Other golfers to win back-to-back titles in modern history, besides Brockbank and Hyer were Don Branca (1974-75) Jack Ridd (1963-64) and Lou North (1958-59).
But Brockbank's back-to-back accomplishment might be the most impressive of all considering the increased competition and the fact that he made the finals in four straight appearances (he didn't play in 1984-85 because of an LDS mission).
After winning his initial title a year ago, Brockbank immediately set out to make it two in a row. He had a good senior season at BYU as he won the Sun Devil Classic and represented BYU in the NCAA tournament. This summer he has already won three tournaments.
He started off the week by winning medalist honors (okay, so he wasn't the "official" medalist, but in our book he still was) with rounds of 69 and 69 and 67 - five shots better than anyone else.
He won his first two matches both by 4 and 2 margins over Spence Ahrend and Jack Kennally.
Then he came back Saturday to face one of the state's up-and-coming amateurs - Doug Roberts of the University of Utah.
Roberts gave him all he could handle, taking Brockbank to the 22nd hole before faltering. In the semifinals, Brockbank had an easier time of it against his BYU teammate Rafael Ponce, winning 3 and 2.
Dehlin had made it to the finals by beating Jeff Hansen and Mike Borich on Friday and Rick McGarry and young Joseph Summerhays on Saturday.
In Sunday's finals, Dehlin knew he couldn't let the experienced Brockbank get an early lead, but that's exactly what happened as Brockbank won the first two holes with birdies.
Dehlin came back to win three holes on the front nine to make the turn just one down and he evened the match at 10 and again at 14. But Brockbank went ahead to stay with birdies at 16 and 17 and headed for the lunch break with a 2 up lead.
"The first 18 I really struggled," said Brockbank. "It was the highest I'd shot all week and I was curious to see what was going to happen in the afternoon."
It didn't take him long to find out. He matched Dehlin's birdie at No. 1, then birdied No. 2 to extend his lead, only to see Dehlin birdie No. 3. A key hole was the par-5 No. 6 hole, where Brockbank put his 5-iron within 5 feet and sank the eagle putt.
The lead went to 4 at No. 8 when Dehlin's second shot caught the bunker and he bogeyed.
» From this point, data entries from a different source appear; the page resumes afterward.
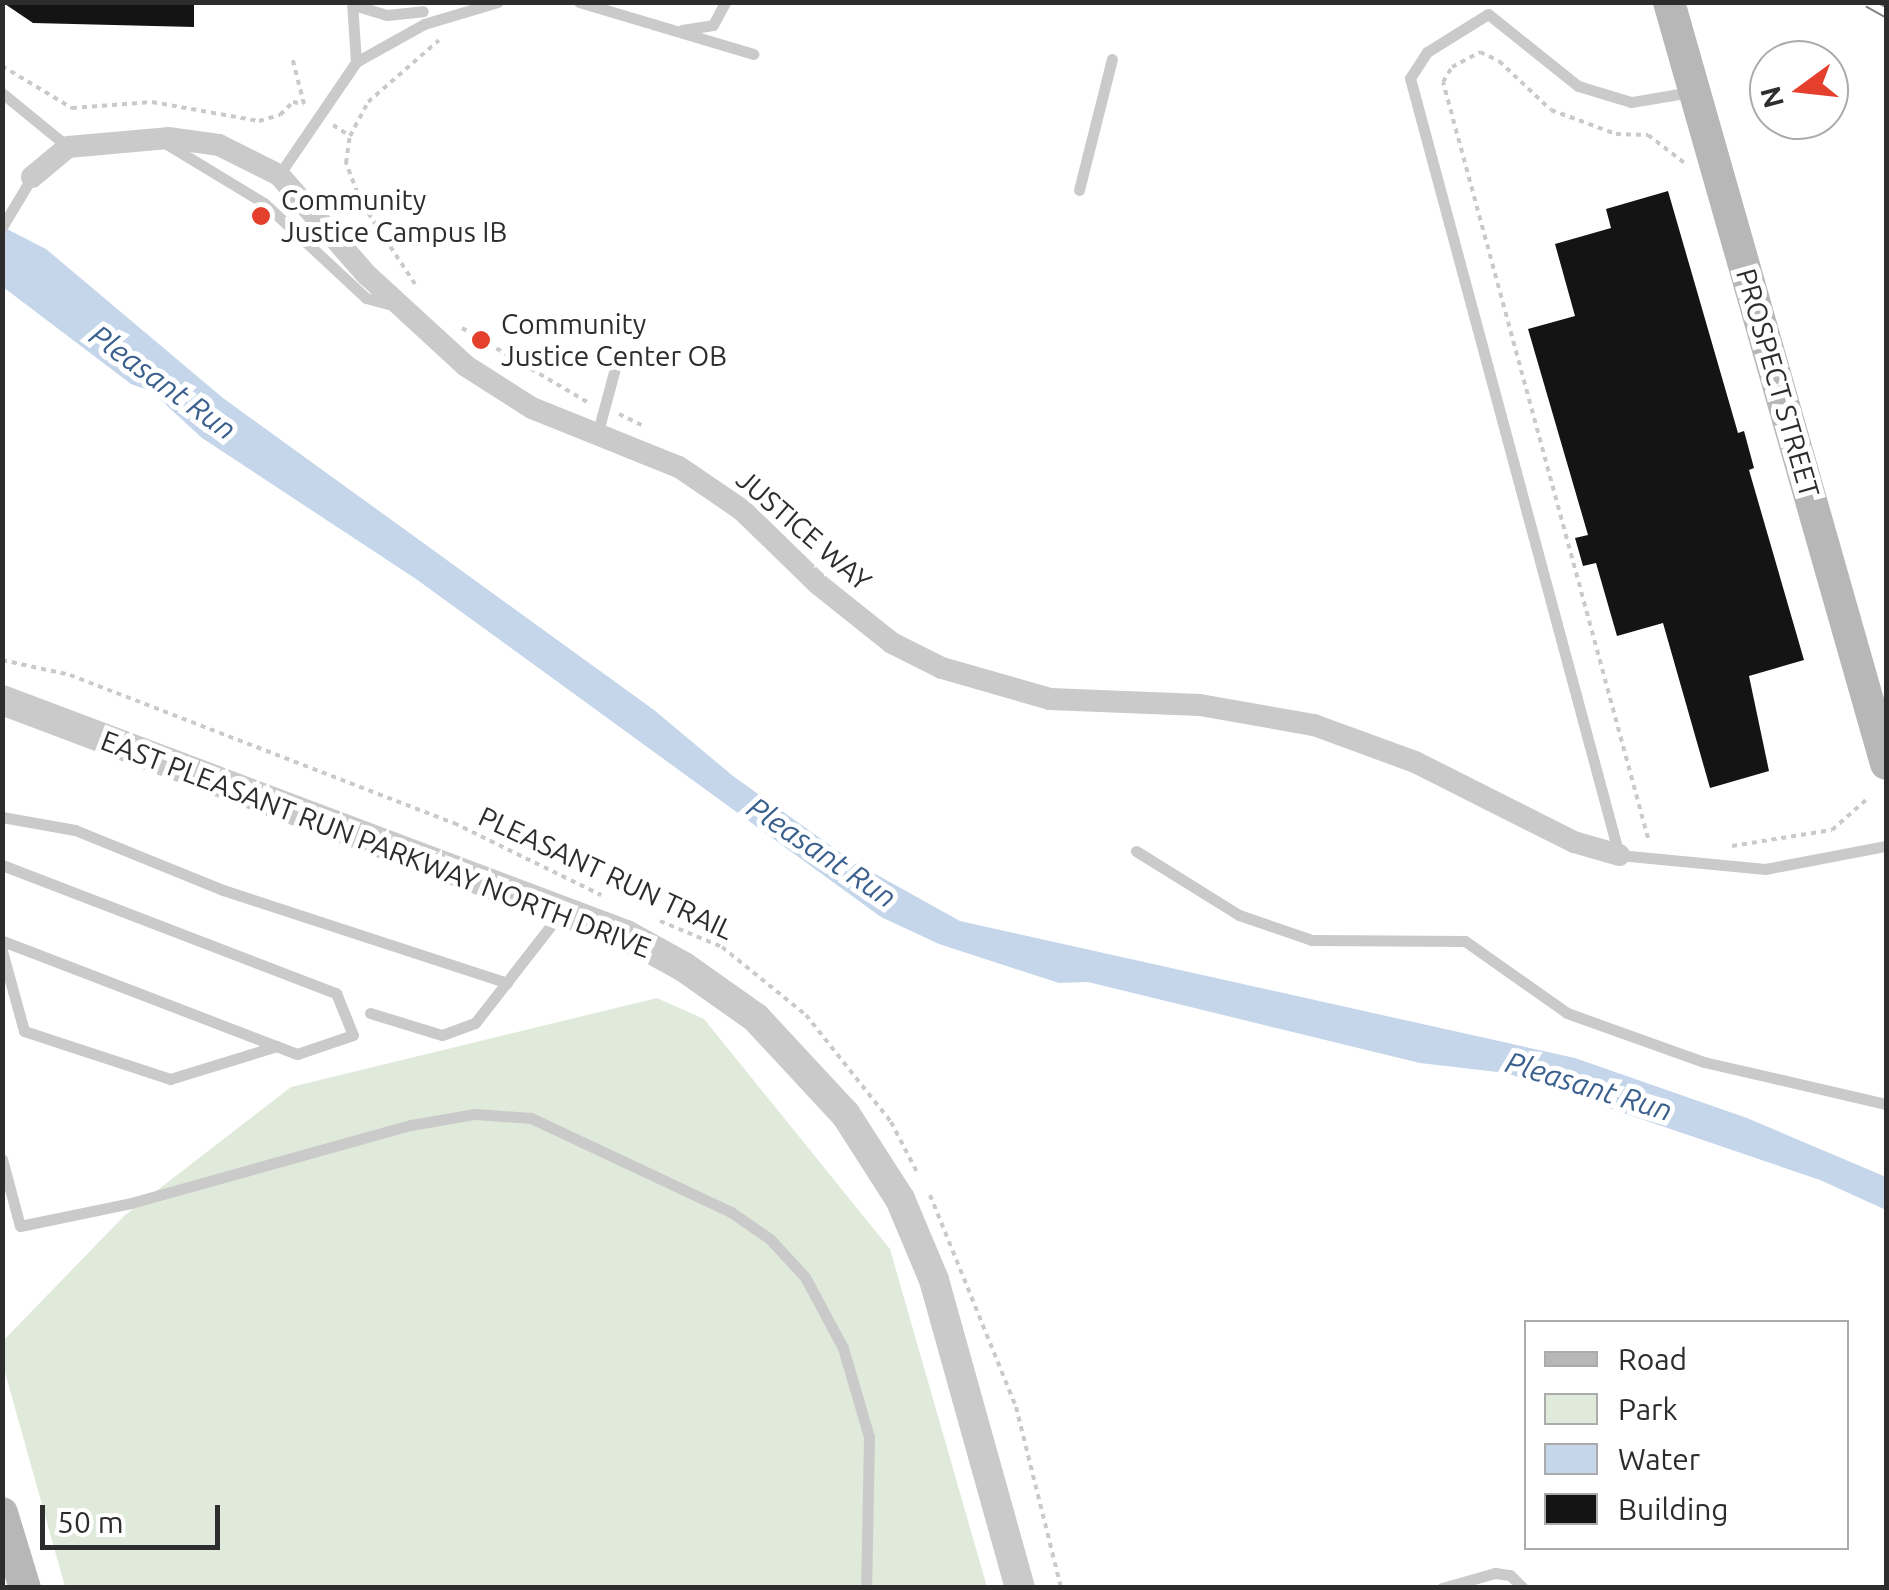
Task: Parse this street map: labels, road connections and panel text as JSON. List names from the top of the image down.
{
  "streets": {
    "main road": ["PROSPECT STREET"],
    "street": ["JUSTICE WAY", "EAST PLEASANT RUN PARKWAY NORTH DRIVE"],
    "path": ["PLEASANT RUN TRAIL"]
  },
  "water": ["Pleasant Run"],
  "places": ["Community Justice Campus IB", "Community Justice Center OB"],
  "legend": [
    "Road",
    "Park",
    "Water",
    "Building"
  ],
  "scale_bar": "50 m",
  "north": "left"
}
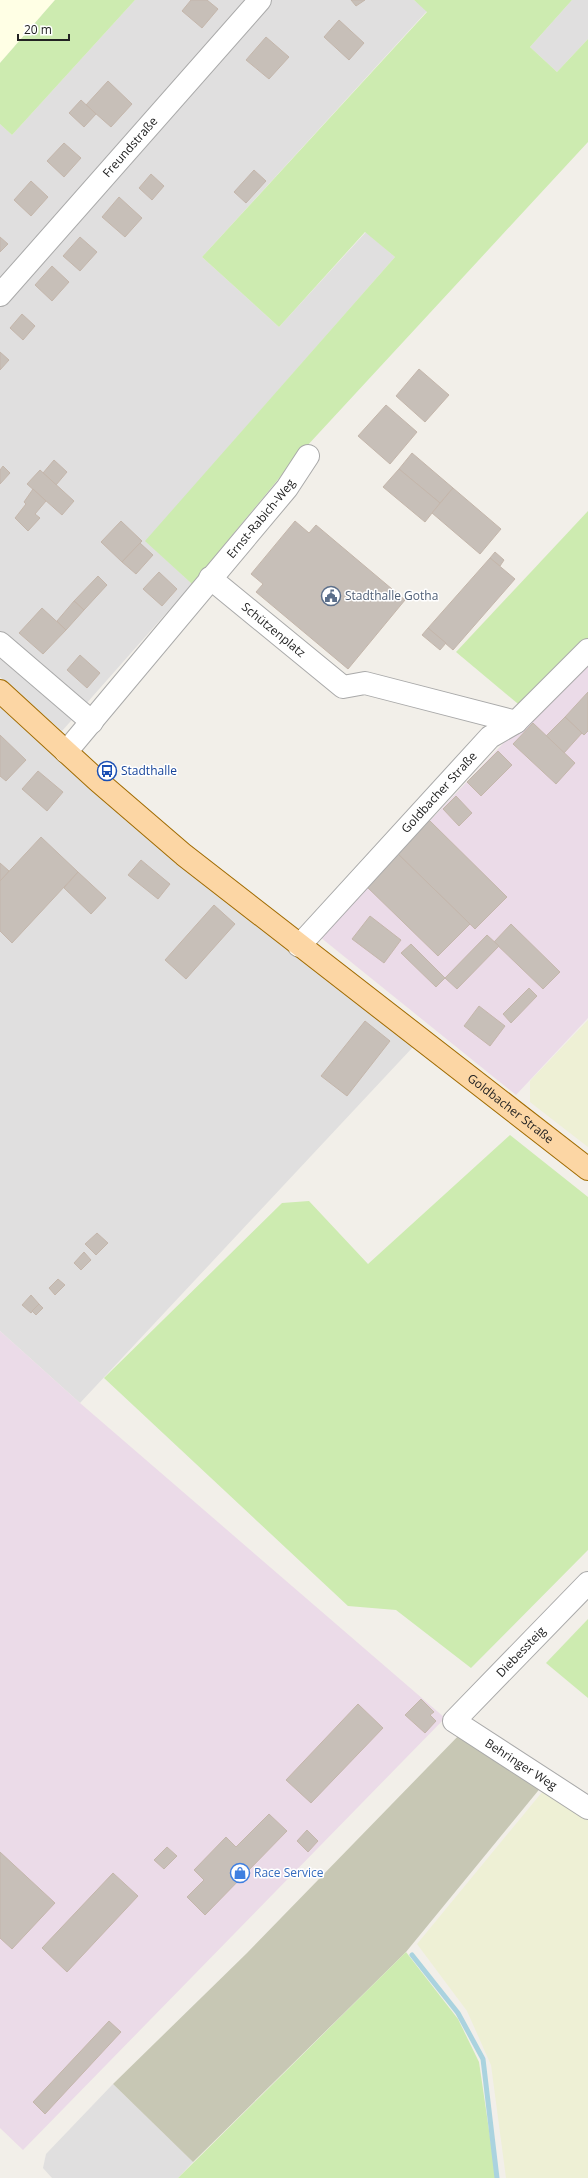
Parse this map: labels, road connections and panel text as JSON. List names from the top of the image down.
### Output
{
  "streets": {
    "main road": ["Goldbacher Straße"],
    "street": [
      "Freundstraße",
      "Ernst-Rabich-Weg",
      "Schützenplatz",
      "Diebessteig",
      "Behringer Weg"
    ]
  },
  "crossings": [
    ["Ernst-Rabich-Weg", "Schützenplatz"],
    ["Schützenplatz", "Goldbacher Straße"],
    ["Diebessteig", "Behringer Weg"]
  ],
  "places": {
    "public building": ["Stadthalle Gotha"],
    "bus stop": ["Stadthalle"],
    "shop": ["Race Service"]
  },
  "scale_bar": "20 m"
}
At the par-5 11th, Dehlin appeared to be ready to mount a comeback as he put his second shot just in front of the green, while Brockbank got in trouble in the trees on the right with his drive and left his approach shot in thick rough 60 feet short of the hole.
"I figured he was going to birdie so I just wanted to knock it up there close," said Brockbank.
He did better as his "flop shot" wedge, bounced about 8 feet in front of the hole and rolled in the cup for an eagle.
"I knew it was perfect and I thought it would be up there within a foot and and half. I couldn't believe it when it went in."
Neither could Dehlin who felt like he had the wind knocked right out of him. "That wasn't the turning point, that was the bomb," he said.
Instead of being just 3 down, Dehlin was suddenly 5 down with just 7 to play. The two players halved the 12th hole, before Brockbank ended the match at 13 with a 10-foot birdie putt that circled the hole before dropping. Brockbank exclaimed "Yes" as he punched the air with his fist and then gave his caddy, 17-year-old brother Scott, a big hug.
Although Dehlin had nothing to be ashamed of - he was 2 under par for the 31 holes he played, he was just beaten by some remarkable golf by Brockbank. For the final 13 holes, Brockbank was 7 under par.
"I just played super in the afternoon," said Brockbank. "I can't really explain it."
Brockbank isn't 100 percent sure of his future plans right now, but says this will more than likely be his last State Amateur tournament. He plans to turn pro early next year and try for the PGA Tour qualifying school in the Fall of 1989.
"This is my last State Am and I wanted to finish with a win and walk away," he said.
The 21-year-old Dehlin, who will finish at the University of Utah this year, said, "I'm disappointed, but any time you get to the finals it can't be all bad. I'll be back."